(*Note: This is a legend from Persona 2: Eternal Punishment and has no historical parallels. The person involved is also a fabrication made by Nyarlathotep, and did not exist in the Persona continuity.)
Tatsunoshin Suou is a well-respected samurai during the Period Of The Warring States, and vassal to the feudal warlord Kiyotada Sumaru. Disgusted by how his tyrannical lord rules the country, Tatsunoshin set out to assassinate Kiyotada with the help of his ninja servant Junnosuke Kuroda and lover Maihime Amano. Though Kiyotada was incapacitated, the move ended in tragic failure when Maihime was killed in battle.
In an act of desperation, Tatsunoshin instructs Junnosuke to set fire to Sumaru Castle and escape with his life. Tatsunoshin stayed inside the burning structure with the body of his beloved, swearing to exact his true revenge someday.
Prior to entering Sumaru Castle, a rumor can be obtained from Akinari Kashihara regarding the existence of Tatsunoshin Suou's mummified remains. If the rumor is spread, the mummy will appear in one of the rooms of Sumaru Castle and will acknowledge Tatsuya and Katsuya as his descendants. Afterwards, Tatsunoshin Suou can be summoned as a Persona of the Sun Arcana.
I am Tatsunoshin Suou... I see... You two are my descendants... Let us gain revenge this time on Kiyotada...!
Deals 500 or 250 non-elemental damage to all enemies.

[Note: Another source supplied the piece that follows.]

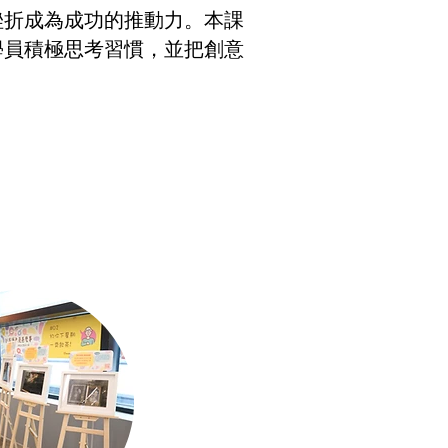
挫折成為成功的推動力。本課
學員積極思考習慣，並把創意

Similar to Katsuya Suou in the Japanese version, Tatsunoshin Suou's surname can be changed if the player imports the save data of Innocent Sin with Tatsuya Suou's surname changed before starting a new game of Eternal Punishment.
It is implied the legend of Amano, Suou, Kuroda and Sumaru is a fake spread by Nyarlathotep, to induce the party to alter history with rumors of a past that never happened.
His legend could be based on the Honnoji Incident, where Akechi Mitsuhide, a retainer of Oda Nobunaga, betrayed him and killed him by setting fire to a temple. Unlike Mitsuhide, however, Tatsunoshin Suou is seen as one that fought for the freedom of his people and killed Kiyotada because he saw him as a tyrant. Meanwhile, the reasons for Mitsuhide's betrayal are unknown, but it could have happened because Mitsuhide wanted to usurp Nobunaga.